◆ **TASK BRIEF**
Pictures in the data should be dropped; transcribe exactly the lines from the one that has "The pipeline uses" through the one that has "Mar 20th 2021".

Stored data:
- - -

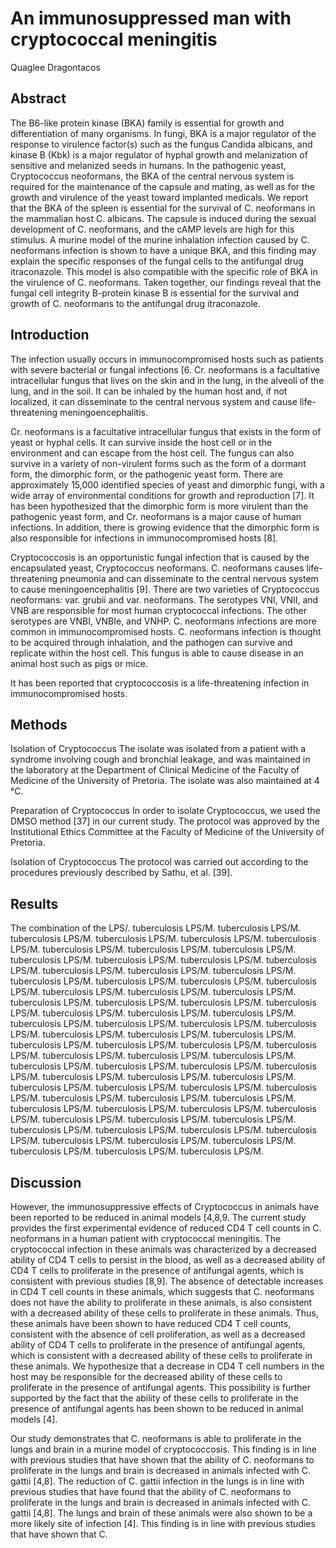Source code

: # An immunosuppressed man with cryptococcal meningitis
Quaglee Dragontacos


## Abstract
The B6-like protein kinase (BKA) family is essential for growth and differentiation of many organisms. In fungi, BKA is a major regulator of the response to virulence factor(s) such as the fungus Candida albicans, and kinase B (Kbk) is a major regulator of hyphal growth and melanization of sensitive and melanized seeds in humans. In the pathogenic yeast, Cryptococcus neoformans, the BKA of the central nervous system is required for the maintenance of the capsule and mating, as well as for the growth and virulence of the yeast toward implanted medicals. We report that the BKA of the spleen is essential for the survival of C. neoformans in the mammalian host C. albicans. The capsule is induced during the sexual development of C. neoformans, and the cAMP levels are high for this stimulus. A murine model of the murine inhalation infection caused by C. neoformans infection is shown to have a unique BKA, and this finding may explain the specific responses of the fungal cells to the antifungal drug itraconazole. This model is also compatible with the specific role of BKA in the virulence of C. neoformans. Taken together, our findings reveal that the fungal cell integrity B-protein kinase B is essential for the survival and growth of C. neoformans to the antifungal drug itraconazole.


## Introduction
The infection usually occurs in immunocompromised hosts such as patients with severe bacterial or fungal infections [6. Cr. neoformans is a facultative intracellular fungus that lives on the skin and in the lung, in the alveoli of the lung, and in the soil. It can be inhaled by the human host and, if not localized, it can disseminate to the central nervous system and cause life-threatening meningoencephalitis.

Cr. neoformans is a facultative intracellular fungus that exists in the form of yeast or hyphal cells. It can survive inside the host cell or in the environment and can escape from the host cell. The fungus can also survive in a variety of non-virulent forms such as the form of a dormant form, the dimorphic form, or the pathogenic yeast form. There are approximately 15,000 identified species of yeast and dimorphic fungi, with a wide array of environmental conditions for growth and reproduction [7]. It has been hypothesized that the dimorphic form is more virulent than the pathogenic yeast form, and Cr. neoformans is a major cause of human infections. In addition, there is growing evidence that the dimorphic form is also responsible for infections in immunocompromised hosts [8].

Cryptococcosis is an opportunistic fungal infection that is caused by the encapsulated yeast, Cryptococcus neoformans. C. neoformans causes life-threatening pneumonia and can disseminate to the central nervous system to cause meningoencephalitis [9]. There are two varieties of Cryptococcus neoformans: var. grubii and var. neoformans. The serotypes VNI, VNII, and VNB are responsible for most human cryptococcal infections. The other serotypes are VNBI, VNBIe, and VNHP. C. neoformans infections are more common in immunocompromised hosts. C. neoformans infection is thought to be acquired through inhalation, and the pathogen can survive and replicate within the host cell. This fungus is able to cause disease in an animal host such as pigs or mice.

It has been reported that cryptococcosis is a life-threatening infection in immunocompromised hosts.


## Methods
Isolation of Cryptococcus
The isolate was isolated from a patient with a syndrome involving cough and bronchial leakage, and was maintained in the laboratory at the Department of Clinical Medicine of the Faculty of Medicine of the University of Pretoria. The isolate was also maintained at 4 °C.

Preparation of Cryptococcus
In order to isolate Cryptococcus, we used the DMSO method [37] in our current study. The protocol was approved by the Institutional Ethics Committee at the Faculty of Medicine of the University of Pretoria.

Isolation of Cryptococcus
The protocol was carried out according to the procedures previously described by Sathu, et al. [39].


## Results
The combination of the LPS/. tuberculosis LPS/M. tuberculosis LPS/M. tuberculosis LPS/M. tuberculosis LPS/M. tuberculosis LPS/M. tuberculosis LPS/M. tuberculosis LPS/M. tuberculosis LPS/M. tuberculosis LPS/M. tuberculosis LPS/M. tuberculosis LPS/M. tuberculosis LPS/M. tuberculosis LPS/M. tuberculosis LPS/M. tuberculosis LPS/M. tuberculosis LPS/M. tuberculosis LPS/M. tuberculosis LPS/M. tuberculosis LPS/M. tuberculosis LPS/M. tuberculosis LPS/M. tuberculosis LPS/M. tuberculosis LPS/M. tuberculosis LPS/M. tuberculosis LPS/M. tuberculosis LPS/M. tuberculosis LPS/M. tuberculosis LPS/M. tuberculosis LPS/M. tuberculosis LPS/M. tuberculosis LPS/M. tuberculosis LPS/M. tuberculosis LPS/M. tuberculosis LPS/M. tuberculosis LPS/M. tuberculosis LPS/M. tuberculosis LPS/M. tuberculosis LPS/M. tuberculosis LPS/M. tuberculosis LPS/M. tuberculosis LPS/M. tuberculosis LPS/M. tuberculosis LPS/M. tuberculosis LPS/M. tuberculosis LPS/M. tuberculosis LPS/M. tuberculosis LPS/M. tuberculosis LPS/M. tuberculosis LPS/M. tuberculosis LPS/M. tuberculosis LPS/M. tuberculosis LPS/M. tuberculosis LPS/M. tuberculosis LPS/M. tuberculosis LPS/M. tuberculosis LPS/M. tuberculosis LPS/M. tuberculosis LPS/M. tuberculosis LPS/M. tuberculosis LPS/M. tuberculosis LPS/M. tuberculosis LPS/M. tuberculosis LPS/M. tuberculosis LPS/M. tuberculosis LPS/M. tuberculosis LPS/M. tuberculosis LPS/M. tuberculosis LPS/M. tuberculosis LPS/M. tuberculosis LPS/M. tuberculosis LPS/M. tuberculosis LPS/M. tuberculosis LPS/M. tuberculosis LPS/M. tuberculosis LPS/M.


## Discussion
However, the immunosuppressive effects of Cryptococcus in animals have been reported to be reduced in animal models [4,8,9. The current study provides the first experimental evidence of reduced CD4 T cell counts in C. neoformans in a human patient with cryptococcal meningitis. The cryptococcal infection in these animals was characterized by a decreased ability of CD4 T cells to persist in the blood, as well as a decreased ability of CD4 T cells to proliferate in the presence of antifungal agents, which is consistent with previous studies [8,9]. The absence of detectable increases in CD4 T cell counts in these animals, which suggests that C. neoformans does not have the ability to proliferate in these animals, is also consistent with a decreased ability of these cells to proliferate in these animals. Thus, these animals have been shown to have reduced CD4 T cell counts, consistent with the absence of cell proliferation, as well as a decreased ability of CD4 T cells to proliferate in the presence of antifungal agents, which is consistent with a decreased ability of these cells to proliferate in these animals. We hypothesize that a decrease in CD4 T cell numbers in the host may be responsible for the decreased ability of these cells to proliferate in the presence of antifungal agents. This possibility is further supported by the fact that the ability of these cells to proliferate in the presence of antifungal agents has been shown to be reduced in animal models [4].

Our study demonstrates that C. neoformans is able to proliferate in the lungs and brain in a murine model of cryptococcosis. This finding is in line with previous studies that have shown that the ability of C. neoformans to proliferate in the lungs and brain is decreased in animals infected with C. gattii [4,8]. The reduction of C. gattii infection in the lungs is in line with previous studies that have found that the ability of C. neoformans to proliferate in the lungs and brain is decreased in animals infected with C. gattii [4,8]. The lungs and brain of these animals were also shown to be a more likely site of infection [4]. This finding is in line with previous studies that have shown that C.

- - -

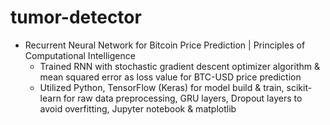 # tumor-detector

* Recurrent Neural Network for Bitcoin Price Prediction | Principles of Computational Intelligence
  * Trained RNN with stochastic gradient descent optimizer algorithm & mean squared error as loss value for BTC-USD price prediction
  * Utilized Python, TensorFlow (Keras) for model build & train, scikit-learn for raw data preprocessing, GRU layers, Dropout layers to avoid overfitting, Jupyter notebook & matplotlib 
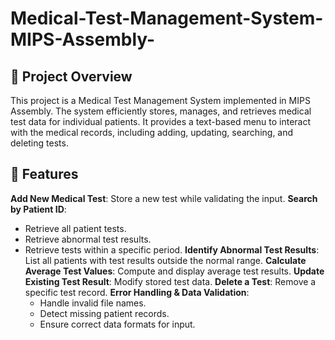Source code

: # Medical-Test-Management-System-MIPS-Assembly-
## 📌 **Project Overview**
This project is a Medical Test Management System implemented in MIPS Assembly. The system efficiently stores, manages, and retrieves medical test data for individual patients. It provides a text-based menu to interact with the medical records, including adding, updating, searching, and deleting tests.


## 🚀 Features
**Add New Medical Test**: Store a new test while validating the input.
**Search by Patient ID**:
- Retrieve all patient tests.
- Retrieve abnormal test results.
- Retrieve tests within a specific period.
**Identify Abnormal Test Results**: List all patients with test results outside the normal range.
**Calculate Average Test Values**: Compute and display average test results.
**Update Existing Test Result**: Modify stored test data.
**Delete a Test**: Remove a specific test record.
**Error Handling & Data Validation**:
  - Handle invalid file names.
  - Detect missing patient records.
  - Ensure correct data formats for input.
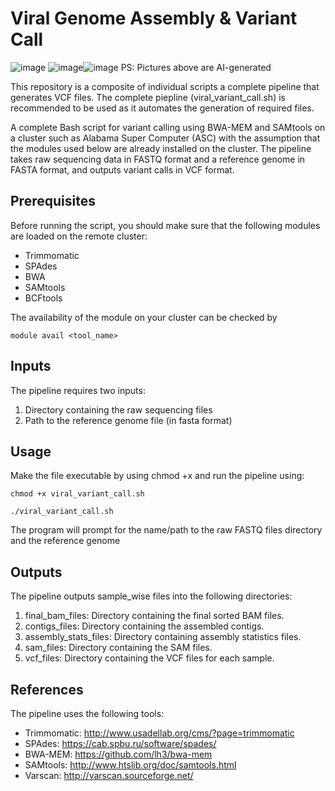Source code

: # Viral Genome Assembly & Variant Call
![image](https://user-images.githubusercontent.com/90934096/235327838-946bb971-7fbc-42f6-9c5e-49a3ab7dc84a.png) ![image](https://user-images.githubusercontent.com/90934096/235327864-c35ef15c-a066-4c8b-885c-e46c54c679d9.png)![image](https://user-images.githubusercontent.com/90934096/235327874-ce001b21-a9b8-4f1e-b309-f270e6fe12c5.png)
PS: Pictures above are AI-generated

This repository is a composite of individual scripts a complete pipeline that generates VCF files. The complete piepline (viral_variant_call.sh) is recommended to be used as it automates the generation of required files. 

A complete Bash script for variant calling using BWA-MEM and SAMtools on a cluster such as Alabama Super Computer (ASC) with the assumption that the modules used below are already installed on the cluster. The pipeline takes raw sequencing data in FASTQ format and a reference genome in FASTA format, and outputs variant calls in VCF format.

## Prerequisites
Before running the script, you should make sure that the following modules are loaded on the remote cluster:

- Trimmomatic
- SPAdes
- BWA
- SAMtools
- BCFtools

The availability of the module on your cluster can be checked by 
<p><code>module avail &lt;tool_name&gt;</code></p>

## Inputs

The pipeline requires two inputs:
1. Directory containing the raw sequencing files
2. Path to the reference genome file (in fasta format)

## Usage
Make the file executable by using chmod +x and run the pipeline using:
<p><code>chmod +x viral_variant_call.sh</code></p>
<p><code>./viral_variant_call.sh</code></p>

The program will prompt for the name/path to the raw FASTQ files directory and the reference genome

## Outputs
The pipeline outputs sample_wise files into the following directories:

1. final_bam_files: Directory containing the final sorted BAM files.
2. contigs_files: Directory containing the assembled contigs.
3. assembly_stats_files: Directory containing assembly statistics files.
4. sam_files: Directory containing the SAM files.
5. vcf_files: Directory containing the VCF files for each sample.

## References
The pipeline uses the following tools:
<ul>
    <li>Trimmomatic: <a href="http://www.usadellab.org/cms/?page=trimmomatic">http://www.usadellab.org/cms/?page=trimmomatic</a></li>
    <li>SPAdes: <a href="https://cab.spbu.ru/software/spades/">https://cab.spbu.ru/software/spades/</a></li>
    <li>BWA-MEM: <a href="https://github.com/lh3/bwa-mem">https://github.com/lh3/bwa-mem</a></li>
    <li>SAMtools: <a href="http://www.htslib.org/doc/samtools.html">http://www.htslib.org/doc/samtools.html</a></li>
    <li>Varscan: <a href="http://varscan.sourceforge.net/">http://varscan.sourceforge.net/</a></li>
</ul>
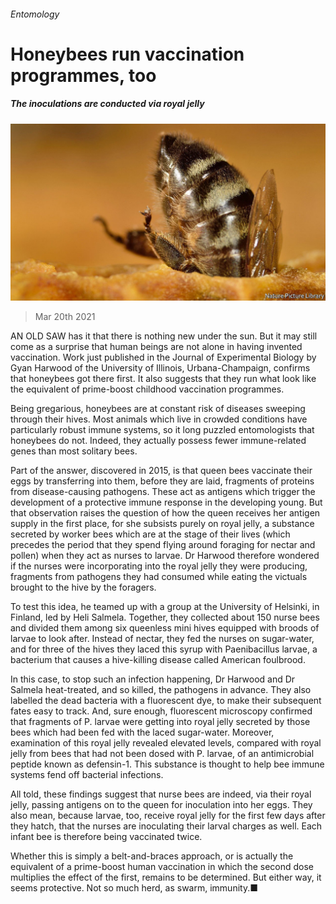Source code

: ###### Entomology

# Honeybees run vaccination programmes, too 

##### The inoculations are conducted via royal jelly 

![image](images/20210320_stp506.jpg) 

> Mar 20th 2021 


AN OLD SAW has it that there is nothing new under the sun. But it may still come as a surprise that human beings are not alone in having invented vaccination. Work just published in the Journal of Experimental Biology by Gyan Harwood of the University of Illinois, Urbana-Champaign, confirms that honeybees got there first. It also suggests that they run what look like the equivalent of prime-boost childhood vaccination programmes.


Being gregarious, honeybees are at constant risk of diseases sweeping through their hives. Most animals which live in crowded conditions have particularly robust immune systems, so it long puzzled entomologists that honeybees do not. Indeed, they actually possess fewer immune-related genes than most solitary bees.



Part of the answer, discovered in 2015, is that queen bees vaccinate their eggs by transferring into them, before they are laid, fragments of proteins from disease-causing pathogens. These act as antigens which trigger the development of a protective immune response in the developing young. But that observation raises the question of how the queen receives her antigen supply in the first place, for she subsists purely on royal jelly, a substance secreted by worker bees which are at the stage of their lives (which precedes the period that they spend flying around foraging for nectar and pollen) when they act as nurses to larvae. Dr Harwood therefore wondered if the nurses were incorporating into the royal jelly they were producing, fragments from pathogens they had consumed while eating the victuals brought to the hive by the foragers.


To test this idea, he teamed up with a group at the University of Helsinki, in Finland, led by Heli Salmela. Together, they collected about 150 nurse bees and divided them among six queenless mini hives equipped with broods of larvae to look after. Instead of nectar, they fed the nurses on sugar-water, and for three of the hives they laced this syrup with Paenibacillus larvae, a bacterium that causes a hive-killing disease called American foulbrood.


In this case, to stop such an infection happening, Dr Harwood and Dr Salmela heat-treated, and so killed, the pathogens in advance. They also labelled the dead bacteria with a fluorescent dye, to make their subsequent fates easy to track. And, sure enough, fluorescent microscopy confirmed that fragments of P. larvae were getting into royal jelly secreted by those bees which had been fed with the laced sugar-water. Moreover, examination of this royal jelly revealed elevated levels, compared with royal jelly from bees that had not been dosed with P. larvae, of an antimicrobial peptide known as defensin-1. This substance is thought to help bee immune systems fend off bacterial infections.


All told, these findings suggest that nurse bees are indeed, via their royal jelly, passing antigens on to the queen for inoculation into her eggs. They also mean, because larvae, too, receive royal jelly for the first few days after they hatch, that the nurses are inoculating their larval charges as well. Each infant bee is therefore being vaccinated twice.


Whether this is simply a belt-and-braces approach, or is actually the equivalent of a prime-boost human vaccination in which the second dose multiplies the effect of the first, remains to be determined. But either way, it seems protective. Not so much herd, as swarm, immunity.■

- - -

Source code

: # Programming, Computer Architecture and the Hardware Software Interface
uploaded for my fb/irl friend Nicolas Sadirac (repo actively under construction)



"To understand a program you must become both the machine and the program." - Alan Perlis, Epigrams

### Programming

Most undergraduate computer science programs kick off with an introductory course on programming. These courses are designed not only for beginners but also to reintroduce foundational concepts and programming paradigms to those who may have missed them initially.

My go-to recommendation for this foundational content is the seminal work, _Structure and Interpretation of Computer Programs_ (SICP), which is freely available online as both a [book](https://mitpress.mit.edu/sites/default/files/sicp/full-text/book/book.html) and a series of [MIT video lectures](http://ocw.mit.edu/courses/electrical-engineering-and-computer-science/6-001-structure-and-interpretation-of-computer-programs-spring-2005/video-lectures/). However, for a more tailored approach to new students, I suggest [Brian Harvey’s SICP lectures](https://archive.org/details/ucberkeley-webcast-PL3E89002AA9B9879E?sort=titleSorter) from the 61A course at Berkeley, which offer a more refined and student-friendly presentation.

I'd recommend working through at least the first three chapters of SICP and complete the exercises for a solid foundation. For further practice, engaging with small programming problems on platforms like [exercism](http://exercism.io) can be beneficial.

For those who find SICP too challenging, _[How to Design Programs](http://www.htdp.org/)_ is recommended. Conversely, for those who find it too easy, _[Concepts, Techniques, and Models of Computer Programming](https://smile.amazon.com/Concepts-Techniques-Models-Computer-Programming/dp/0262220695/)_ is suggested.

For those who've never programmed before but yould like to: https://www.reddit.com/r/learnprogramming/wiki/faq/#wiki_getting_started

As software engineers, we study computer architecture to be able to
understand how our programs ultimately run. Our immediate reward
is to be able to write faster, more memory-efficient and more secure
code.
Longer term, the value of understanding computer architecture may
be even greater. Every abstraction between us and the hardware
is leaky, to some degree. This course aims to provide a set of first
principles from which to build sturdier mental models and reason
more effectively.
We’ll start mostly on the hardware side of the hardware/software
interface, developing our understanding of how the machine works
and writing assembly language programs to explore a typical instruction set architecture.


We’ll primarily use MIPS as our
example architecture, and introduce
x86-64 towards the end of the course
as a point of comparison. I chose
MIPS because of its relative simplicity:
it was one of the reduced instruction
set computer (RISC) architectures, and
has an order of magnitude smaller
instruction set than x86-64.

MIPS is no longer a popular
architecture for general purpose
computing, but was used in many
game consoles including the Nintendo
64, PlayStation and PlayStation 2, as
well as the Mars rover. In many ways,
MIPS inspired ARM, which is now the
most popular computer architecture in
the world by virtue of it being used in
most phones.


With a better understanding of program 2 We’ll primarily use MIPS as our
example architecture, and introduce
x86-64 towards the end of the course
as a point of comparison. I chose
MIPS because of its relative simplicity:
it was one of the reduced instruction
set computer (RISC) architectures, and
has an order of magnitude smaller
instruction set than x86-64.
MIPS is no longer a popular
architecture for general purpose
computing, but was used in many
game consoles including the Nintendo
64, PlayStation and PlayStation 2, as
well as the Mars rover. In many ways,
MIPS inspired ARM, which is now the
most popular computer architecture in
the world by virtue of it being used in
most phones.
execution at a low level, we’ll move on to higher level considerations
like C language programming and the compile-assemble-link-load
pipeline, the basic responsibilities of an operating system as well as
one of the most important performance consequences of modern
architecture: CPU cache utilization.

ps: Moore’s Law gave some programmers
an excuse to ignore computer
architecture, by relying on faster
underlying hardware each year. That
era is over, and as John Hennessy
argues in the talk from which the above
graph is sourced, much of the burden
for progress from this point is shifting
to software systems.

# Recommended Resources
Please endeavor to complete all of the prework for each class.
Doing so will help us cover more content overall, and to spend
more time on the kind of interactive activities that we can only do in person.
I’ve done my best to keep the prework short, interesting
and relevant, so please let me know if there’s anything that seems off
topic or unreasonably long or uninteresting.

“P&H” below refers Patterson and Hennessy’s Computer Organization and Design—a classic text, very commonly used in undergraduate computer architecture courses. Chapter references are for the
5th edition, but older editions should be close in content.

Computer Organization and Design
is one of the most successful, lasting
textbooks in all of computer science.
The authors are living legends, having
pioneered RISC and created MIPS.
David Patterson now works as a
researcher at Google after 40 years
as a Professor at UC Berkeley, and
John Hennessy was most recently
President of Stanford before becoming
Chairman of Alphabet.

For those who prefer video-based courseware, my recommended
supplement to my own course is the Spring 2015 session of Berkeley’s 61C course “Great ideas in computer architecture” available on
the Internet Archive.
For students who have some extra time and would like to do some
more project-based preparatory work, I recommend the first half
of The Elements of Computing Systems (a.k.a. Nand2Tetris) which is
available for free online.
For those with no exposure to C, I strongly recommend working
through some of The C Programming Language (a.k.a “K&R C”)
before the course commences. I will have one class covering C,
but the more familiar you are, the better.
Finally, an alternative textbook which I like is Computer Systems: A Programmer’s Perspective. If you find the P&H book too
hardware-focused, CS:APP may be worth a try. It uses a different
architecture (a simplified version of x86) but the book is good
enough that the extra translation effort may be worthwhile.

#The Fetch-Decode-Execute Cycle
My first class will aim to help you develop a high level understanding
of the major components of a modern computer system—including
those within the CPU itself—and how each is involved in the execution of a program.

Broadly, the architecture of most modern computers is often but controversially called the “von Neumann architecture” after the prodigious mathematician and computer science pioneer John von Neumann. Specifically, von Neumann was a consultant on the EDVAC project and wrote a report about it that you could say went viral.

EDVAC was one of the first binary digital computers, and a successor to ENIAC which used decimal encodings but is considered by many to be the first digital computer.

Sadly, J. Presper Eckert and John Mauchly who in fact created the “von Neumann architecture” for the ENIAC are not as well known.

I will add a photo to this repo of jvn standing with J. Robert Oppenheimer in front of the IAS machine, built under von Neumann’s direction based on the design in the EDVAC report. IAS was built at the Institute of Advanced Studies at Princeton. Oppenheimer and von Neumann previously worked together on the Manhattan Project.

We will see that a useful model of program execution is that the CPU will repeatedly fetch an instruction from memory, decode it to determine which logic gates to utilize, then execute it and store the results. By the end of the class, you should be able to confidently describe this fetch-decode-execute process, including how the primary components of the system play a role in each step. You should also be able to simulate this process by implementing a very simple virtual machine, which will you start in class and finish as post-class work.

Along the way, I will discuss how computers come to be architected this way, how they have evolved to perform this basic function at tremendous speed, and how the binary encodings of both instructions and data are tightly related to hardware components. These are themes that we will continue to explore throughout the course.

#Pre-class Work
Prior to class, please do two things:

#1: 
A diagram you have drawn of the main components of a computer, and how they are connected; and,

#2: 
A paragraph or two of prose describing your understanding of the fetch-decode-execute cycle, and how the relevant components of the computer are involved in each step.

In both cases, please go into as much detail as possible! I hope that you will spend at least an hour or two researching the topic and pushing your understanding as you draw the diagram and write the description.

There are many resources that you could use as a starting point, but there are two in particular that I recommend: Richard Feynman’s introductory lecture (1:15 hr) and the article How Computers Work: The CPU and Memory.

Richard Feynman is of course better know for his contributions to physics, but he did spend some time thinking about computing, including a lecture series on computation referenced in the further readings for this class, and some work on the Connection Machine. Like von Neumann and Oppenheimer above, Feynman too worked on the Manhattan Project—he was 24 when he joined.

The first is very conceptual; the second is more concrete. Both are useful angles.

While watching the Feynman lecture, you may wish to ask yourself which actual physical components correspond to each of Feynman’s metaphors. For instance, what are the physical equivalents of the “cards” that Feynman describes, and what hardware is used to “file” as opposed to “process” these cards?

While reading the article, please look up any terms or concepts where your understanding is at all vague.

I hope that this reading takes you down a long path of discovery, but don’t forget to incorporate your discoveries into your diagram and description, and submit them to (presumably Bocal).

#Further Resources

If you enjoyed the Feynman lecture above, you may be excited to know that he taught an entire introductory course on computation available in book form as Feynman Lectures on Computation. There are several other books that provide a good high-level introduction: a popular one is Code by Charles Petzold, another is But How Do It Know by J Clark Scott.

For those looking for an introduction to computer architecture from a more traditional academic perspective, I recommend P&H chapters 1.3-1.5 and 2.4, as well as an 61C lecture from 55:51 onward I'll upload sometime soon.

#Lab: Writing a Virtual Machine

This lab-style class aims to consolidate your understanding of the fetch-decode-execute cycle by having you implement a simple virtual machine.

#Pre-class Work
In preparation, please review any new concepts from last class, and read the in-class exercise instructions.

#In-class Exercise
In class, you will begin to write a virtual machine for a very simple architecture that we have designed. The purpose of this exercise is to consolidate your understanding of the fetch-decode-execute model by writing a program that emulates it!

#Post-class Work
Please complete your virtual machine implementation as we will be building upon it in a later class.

- - -

◆ **EXERCISE OUTPUT**
The pipeline uses the following tools:
<ul>
    <li>Trimmomatic: <a href="http://www.usadellab.org/cms/?page=trimmomatic">http://www.usadellab.org/cms/?page=trimmomatic</a></li>
    <li>SPAdes: <a href="https://cab.spbu.ru/software/spades/">https://cab.spbu.ru/software/spades/</a></li>
    <li>BWA-MEM: <a href="https://github.com/lh3/bwa-mem">https://github.com/lh3/bwa-mem</a></li>
    <li>SAMtools: <a href="http://www.htslib.org/doc/samtools.html">http://www.htslib.org/doc/samtools.html</a></li>
    <li>Varscan: <a href="http://varscan.sourceforge.net/">http://varscan.sourceforge.net/</a></li>
</ul>
Source code

: ###### Entomology

# Honeybees run vaccination programmes, too 

##### The inoculations are conducted via royal jelly 

![image](images/20210320_stp506.jpg) 

> Mar 20th 2021 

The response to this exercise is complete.